EXTRACTED ENTRIES Block Start

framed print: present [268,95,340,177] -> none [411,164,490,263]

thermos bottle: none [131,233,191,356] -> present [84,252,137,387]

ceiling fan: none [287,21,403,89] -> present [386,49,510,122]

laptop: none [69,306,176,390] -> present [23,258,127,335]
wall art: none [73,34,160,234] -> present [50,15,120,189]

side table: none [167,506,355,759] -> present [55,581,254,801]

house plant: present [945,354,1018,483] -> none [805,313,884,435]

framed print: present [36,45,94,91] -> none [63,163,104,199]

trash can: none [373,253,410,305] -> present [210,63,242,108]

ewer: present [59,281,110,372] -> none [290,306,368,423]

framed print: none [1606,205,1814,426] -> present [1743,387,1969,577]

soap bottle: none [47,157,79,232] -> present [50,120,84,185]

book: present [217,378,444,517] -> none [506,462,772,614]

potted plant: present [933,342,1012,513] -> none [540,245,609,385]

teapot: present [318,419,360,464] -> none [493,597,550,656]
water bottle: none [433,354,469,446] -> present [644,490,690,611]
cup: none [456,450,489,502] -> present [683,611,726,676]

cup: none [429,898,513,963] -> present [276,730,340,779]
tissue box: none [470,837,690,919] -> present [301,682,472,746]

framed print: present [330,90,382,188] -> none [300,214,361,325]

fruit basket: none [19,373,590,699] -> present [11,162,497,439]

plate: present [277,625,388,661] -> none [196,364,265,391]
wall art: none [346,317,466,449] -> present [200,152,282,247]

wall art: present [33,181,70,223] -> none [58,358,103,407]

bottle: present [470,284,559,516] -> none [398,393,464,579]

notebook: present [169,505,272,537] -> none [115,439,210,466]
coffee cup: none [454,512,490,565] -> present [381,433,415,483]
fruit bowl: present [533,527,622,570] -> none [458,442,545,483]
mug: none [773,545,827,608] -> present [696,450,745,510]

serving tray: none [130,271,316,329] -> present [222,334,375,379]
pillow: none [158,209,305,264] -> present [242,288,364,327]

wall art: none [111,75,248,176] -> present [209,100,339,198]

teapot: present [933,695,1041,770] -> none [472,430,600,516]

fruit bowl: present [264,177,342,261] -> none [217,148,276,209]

EXTRACTED ENTRIES Block End

PROBLEM DESCRIPTION ▸ In the data above, copy every line where the string "wall" appears.

WRITTEN SOLUTION ▸
wall art: none [73,34,160,234] -> present [50,15,120,189]
wall art: none [346,317,466,449] -> present [200,152,282,247]
wall art: present [33,181,70,223] -> none [58,358,103,407]
wall art: none [111,75,248,176] -> present [209,100,339,198]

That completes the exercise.